I don’t know whether the 19th century did outdoor seating and umbrellas in quite the same way as the Stubbings Wharf pub does in 2023, but otherwise this picture could well have been taken 150 years ago: man (with beard) waiting for nearby lock to fill, and trying to stop the boat floating away while he does so. It’s a slow way of life on the water, which I guess is why plenty of people like to live it.
Walking through Manchester city centre tonight it was impossible to not notice the activity around the corner of Oxford Road and Whitworth Street, with everything cordoned off by police tape and some major sweeping up under way. Turns out at lunchtime a bus took out a central reservation, for some reason (which I can quite believe involved swerving to save the life of some idiotic cyclopath of the kind who thinks his Deliveroo bag gives him the right to ignore red lights), a few people hurt but nothing serious. And the picture? Well, the pink scaffolding is impressive. Some might say there’s not been enough pink on the blog recently.
Almost every one of my trips to London ends here. Now and again I might leave in a different direction, but mostly it’s on one of the half-hourly Leeds services: we all watch the departures board over there, to see if this will be one of those times where LNER give us all more than about eight minutes’ notice. (Today, they did.)

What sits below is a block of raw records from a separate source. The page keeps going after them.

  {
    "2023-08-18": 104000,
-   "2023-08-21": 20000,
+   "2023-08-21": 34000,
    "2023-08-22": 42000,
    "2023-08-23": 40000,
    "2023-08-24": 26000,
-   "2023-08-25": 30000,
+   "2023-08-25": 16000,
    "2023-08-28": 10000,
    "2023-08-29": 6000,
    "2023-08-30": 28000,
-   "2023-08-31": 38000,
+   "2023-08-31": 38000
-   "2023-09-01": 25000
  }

Anyone prepared to do some detective work, based on the evidence of the road sign in the background, could perhaps work out where this was taken and maybe even the service on which we were travelling. But I’m sure for a summer Friday afternoon, this is too much to trouble with.
There are many worse ways, and places, to spend a Thursday. Taken from the Howtown to Pooley Bridge ‘pleasure steamer’ service, following a good walk up Place Fell; soon to be duly recorded on the Wainwrights blog.

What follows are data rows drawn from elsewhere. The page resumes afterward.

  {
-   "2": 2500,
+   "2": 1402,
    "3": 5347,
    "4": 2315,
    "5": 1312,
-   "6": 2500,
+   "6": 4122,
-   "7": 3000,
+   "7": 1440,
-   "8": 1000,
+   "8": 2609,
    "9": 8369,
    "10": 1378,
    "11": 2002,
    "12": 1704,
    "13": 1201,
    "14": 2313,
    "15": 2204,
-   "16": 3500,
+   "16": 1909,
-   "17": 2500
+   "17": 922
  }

My summer holiday has finally started, and being the type of person that I am, I went exploring, going to Dudley in the West Midlands largely because it was somewhere I had never been before, with not just one but two County Tops (report to follow). And it gave me the chance to walk 1.7 miles, more or less (2,776m according to the sign at the entrance) under ground, through the Netherton Tunnel, which accommodates a branch line of the huge Birmingham canal network, and was the last major canal tunnel ever built in Britain, opened in 1858.

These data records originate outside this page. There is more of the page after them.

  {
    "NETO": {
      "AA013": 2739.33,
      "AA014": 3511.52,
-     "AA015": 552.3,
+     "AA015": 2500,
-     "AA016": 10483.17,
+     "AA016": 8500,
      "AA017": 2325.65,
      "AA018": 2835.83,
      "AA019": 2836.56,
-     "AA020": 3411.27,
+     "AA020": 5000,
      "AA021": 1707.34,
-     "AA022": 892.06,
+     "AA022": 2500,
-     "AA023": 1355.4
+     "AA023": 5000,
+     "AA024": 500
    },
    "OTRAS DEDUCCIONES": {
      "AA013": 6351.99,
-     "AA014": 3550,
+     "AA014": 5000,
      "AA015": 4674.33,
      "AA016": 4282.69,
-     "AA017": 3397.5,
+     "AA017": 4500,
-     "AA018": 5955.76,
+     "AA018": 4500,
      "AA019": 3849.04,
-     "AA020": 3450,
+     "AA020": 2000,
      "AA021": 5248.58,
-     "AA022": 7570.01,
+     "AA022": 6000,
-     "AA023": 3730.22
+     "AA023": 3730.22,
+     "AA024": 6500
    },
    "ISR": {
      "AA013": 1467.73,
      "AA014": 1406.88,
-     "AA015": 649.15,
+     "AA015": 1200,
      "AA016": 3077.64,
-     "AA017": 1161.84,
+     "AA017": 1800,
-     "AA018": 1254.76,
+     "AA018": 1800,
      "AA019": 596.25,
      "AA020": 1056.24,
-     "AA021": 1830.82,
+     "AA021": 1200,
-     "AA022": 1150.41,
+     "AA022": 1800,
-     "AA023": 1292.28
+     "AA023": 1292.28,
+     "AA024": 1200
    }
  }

This was taken as I approached the south entrance, which for me was the exit. A bit damp, but by no means an unpleasant experience, though the distant sound of many voices screaming that reverberated down the tunnel towards me for a few minutes — either a school sports day, or the tortured souls of Hell — was a little eerie.
Don’t read the time from the light here. Victoria station is much improved from twenty years ago, when I first started using it, but platforms 3-6 are still mere warrens, skulking under the overhead bulk of the Arena. Dark holes in which one can wait a while to find out if they’re running your service today.
I’ve lived on this road for nearly twenty-two years now. Look at its characteristics narrow, steep uphill, winding course, and the residents have nowhere else to park cars other than on the side. It’s manifestly unsuited for huge container lorries — not to mention the fact that on the other side of the hill (namely Oxenhope), all the characteristics are repeated. Yet still they come, waving a sat-nav as evidence of their rights. And then we wonder why it needs repairing every few years.
I’m back in Cambridge, one of Britain’s foremost centres of academic excellence, which, clearly, is why I’m here (yeah yeah). It’s proving difficult to present photos of this place that don’t have punts in them — this is the third (after my visits in January 2016 and November 2016 respectively). But it looks a nice way to travel and certainly pulls in the tourists. The metal bridge is something of a harsh contrast but that’s deliberate.